Proszę się do tego nie mieszać. (Mela odchodzi do swego pokoju ze spuszczoną głową). (do Hanki) Ty idź do pokoiku, gdzie się składa brudną bieliznę. Tam siedź — nie ruszaj się, aż cię zawołam. Z kucharką ani słowa, ani z nikim. Rozumiesz? Twoja matka chrzestna, ta Tadrachowa, co prała dwa razy, zawsze mieszka na Św. Józefa?
Tak, proszę wielmożnej pani.
Dobrze — a teraz idź! (Hanka odchodzi do sypialni małżeńskiej). (do Hesi) Posłałaś list do ciotki?

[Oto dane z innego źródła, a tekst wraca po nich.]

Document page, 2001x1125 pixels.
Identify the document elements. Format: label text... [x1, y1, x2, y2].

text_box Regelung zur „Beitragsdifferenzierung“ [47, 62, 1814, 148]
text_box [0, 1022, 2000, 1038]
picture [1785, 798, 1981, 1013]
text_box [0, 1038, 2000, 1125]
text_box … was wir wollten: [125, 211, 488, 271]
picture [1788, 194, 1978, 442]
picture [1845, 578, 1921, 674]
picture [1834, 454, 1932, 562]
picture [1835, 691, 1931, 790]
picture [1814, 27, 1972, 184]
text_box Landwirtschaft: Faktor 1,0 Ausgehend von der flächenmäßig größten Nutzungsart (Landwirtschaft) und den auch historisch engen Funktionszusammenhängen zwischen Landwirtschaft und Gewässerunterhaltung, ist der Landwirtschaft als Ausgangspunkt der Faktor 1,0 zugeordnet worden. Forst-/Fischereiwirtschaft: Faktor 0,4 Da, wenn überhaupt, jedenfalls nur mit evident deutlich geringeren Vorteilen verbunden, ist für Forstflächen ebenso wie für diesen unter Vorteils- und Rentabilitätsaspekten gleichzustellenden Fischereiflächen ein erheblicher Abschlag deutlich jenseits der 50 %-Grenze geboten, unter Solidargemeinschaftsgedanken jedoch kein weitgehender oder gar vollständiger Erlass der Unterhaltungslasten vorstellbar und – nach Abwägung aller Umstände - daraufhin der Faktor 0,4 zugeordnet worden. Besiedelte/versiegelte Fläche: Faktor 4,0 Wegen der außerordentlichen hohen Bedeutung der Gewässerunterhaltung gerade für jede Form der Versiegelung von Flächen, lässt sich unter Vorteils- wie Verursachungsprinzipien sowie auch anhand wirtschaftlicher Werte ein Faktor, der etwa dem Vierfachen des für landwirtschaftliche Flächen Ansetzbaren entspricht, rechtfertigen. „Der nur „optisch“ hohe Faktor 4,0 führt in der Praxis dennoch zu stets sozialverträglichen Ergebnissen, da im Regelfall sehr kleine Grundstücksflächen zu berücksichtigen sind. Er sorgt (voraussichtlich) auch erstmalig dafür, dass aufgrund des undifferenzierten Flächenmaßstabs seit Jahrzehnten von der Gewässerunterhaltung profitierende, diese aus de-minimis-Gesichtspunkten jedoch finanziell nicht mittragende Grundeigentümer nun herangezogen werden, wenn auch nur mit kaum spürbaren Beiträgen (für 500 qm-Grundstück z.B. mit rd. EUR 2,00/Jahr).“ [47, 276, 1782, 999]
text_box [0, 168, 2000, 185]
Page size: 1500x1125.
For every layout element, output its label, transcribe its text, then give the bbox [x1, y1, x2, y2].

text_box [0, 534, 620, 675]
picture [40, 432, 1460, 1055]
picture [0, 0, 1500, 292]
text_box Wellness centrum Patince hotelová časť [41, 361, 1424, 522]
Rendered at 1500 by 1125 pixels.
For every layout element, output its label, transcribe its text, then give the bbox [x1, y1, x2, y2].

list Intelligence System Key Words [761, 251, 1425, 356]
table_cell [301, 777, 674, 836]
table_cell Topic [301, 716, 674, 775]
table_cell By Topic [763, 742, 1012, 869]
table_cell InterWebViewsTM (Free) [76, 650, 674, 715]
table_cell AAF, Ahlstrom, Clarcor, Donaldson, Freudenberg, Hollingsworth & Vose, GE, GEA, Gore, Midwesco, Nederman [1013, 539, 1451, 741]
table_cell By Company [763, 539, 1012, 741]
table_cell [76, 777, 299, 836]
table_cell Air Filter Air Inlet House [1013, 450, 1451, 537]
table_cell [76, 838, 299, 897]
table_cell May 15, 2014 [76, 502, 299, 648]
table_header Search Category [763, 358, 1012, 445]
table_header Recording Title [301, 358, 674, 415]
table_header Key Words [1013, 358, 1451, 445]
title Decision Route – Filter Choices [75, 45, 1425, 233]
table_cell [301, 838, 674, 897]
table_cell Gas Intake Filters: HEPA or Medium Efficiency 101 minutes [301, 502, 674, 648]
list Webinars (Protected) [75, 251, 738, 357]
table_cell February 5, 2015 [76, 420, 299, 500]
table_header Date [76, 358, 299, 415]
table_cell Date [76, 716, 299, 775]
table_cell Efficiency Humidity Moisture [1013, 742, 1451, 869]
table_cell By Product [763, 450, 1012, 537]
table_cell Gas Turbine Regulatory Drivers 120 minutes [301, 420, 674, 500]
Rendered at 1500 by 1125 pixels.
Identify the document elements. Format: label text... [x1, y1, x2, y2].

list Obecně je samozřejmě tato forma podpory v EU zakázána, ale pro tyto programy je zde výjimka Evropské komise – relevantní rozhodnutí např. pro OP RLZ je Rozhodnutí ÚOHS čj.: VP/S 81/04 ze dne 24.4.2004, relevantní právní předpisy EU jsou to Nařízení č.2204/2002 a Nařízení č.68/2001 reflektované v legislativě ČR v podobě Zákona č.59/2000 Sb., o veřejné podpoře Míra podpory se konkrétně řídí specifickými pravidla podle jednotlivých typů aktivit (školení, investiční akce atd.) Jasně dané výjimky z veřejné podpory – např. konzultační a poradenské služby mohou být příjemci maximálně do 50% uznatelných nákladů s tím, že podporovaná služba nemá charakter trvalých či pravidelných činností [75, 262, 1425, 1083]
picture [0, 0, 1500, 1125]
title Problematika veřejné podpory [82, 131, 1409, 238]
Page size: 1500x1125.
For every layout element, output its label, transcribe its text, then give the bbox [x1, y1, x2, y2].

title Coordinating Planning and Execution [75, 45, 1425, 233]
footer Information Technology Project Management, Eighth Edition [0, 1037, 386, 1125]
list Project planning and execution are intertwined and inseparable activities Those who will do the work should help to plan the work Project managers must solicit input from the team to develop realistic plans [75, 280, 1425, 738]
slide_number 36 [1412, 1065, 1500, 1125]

Posłałam. I powiedziałam, żeby stróż prosił, że mamcia prosi żeby ciocia zaraz przyszła (Dulska siada zgnębiona). Proszę mamci — może prochy pościerać? (Dulska robi gest, że jej wszystko jedno. — Chwila milczenia). Proszę mamci... czy Zbyszko naprawdę się z tem czemś ożeni?
Daj ty mi spokój!
Ja też myślałam, że to niemożliwe. Choćby ze względu na nas. Czy kto porządny później starałby się o mnie, albo o Melę.